WHAT YOU NEED TO DO: Reproduce the passage about the coral tanks, beginning with the words "In the next" and ending after "purple, polyp-containing ooze.", and change "Acan Brain Coral" to "Favia Brain Coral" throughout.

READING TEXT:
It is no accident of history that the first Earth Day, in April 1970, came so soon after color photographs of the whole earth from space were made by homesick astronauts on the Apollo 8 mission to the moon in December 1968. Those riveting Earth photos reframed everything… Humanity’s habitat looked tiny, fragile and rare. – Stewart Brand
TINY & RARE: LIVING PAINTINGS
In the middle of the night, under the glow of blue light, two bushy, greenish-purple Galaxea Coral extend thread-like, milky white tendrils in the direction of a giant mauve Montipora, which spreads like a log fungus between them. Bearing high-density stinger cells on the tips of impossibly long “sweeper tentacles,” the Galaxea burn the Montipora’s outside edges white and dead, marking the far boundaries of their territory and preventing any possibility of future encroachment.
In the next tank over, a dozen or so Acan Brain Coral are ever so slowly multiplying across the center of the island-like slab of “land” they inhabit. Each is a dazzling cluster of lozenge-shaped polyps in nature-defying color combinations—hot pinks and electric blues, lime greens and lavenders—that looks as if painstakingly sculpted out of chenille pipe cleaners. Mounding, swelling, and densely abutting, together they evince nothing so much as a living map, with the contours of each territory defining and defined by its neighbors. Meanwhile, all around the perimeter of the island, like parkland at the periphery of a city, are grassy expanses of Green Star Polyps claiming evermore space via the emission of a purple, polyp-containing ooze.

SUPPLIED ENTRIES:
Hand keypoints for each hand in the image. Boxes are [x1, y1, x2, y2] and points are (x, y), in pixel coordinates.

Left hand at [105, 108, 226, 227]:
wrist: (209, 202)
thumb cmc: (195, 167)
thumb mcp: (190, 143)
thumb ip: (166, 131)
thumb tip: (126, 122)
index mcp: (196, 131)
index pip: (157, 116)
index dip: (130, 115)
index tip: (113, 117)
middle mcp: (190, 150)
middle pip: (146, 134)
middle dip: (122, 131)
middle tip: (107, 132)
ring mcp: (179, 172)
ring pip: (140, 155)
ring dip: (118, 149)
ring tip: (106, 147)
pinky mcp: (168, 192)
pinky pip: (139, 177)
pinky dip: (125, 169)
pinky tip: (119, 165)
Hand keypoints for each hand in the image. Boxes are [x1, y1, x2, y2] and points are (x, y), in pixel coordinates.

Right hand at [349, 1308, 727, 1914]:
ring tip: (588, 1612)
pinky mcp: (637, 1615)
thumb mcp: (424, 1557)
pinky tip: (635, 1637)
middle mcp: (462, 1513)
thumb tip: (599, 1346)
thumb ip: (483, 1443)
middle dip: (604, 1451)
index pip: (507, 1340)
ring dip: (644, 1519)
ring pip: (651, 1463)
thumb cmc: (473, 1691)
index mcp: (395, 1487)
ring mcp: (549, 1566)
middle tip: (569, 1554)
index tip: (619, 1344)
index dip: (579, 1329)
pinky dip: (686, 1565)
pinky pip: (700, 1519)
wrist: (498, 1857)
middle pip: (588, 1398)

---

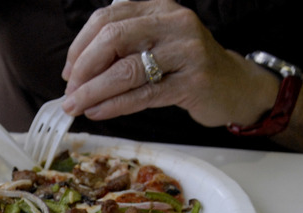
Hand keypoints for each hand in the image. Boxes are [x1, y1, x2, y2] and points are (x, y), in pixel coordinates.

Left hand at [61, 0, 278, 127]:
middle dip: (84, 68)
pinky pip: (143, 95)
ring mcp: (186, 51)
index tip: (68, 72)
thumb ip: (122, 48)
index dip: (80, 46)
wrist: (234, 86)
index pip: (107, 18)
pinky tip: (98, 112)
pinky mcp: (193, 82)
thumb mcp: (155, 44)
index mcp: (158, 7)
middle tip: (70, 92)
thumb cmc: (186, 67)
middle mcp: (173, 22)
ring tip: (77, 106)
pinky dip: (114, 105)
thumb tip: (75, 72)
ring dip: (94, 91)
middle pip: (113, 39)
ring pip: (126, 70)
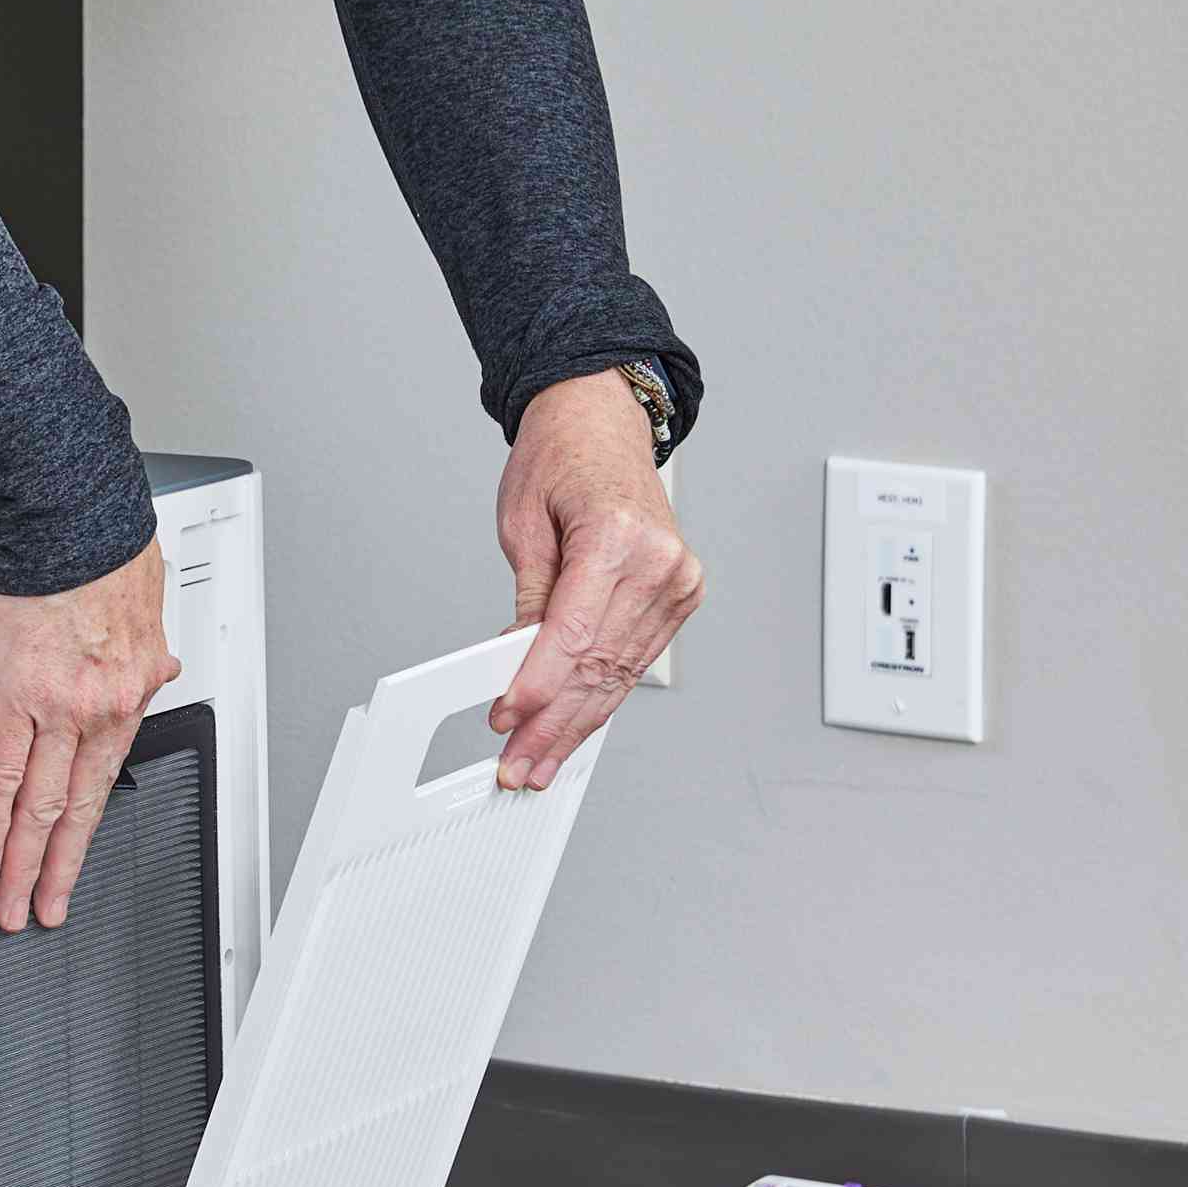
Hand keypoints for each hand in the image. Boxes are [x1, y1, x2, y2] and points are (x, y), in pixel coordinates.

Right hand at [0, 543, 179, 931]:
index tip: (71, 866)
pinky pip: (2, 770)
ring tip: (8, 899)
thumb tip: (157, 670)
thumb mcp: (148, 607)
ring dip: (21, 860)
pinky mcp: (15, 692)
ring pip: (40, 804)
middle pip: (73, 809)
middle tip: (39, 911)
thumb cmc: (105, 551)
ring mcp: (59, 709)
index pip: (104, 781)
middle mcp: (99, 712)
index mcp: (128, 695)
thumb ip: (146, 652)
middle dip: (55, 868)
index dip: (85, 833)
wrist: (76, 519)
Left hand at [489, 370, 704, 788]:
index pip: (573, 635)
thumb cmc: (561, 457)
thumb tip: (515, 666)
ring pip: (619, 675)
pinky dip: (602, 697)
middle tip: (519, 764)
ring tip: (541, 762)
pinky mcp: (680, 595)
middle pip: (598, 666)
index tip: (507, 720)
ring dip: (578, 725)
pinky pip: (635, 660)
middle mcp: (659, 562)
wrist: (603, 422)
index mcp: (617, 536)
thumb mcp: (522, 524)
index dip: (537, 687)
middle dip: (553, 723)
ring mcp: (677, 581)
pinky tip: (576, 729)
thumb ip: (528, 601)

RESULT OF THIS EXERCISE:
In the next tank over, a dozen or so Favia Brain Coral are ever so slowly multiplying across the center of the island-like slab of “land” they inhabit. Each is a dazzling cluster of lozenge-shaped polyps in nature-defying color combinations—hot pinks and electric blues, lime greens and lavenders—that looks as if painstakingly sculpted out of chenille pipe cleaners. Mounding, swelling, and densely abutting, together they evince nothing so much as a living map, with the contours of each territory defining and defined by its neighbors. Meanwhile, all around the perimeter of the island, like parkland at the periphery of a city, are grassy expanses of Green Star Polyps claiming evermore space via the emission of a purple, polyp-containing ooze.